More recently we have made the observation that transfer of T-cells isolated from mice with glaucoma can induce retinal ganglion cell loss when transferred to normal, non-glaucomatous, mice. The recipient animals do not experience an elevation of intraocular pressure (IOP) and the loss of ganglion cells is progressive, slow, and specific i.e. no other neurologic or ocular effects are apparent. In a second studies have we demonstrated that lymphocytes significantly contribute to RGC loss in animal models of glaucoma. Induction of elevated IOP in RAG1-/- mice lacking mature T- and B-cells causes only approximately 50% of the RGC loss observed in immune competent mice.

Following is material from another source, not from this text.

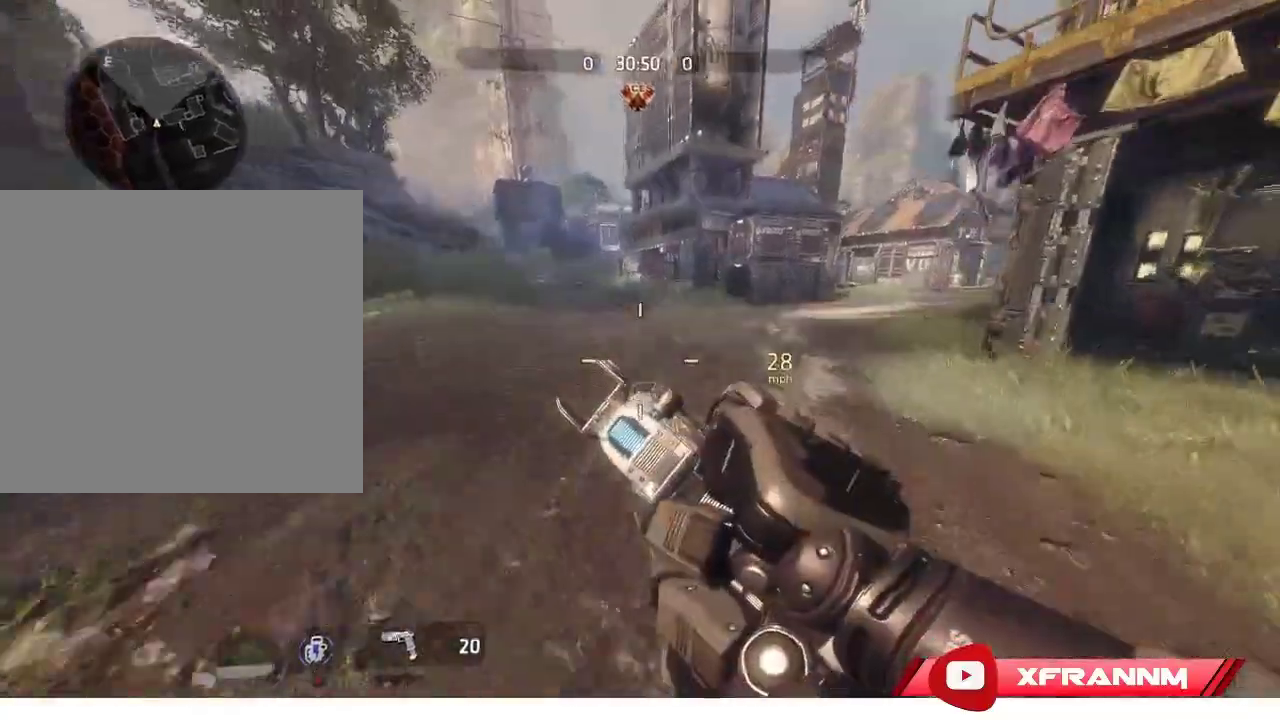
{"buttons": ["R1"], "left_stick": "right", "right_stick": "right", "events": []}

Moreover, unilateral induction of elevated IOP causes mild RGC loss in the contralateral eye in normal mice, but none in RAG1-/-, indicating that RGC damage in contralateral eyes is immune mediated.

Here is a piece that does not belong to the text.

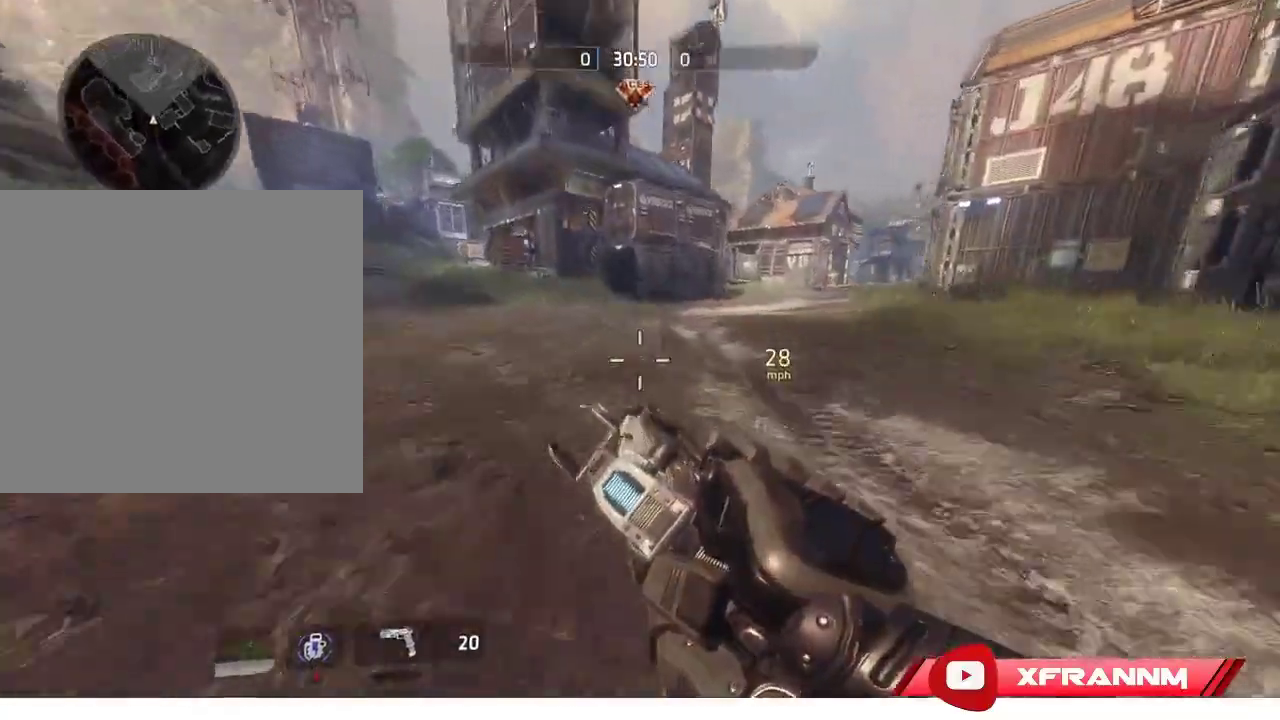
{"buttons": ["R1"], "left_stick": "up-right", "right_stick": "center", "events": [[67, "L1", "down"], [100, "left_stick", "up-right"], [200, "L1", "up"], [200, "right_stick", "center"]]}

These findings suggest that glaucoma induces a T-cell response that is sufficiently strong to cause damage to ganglion cells. If similar events also occur in glaucoma patients, it could explain why reduction of IOP does not always stop the progression of the disease since an autoimmune response, once initiated, could propagate ganglion cells loss in a completely IOP independent fashion. This would also indicate that immunomodulatory therapies may be able to prevent progressive vision loss in some glaucoma patients.

Retinal Schematic

Cartoon illustrating the sequence of inflammatory events in the glaucoma retina. In the healthy retina (left) microglia (green) are ramified, astrocytes (purple) are not activated, and lymphocytes are contained within the vasculature. In early glaucoma (center) RGC stress causes glial activation and the secretion of pro-inflammatory cytokines.  This both attracts lymphocytes and weakens the retina-blood barrier. In more advanced glaucoma (right) RGC loss is readily apparent and T-cells begin to extravasate. Continued interaction between T-cells and retinal glia then prevents a resolution of neuroinflammation in the tissue leading to continuous degeneration of RGC.


Last updated: 11/10/23






Blue fluorescent  cell layer

Retinal section showing deposition of the C5b-9 complement complex (yellow) on a retinal ganglion cell in a glaucoma eye.





Extravasated T-cell in human retina

Microscopy image of a T-cell (green) that has left the blood vessels of the retina (red) in a human eye.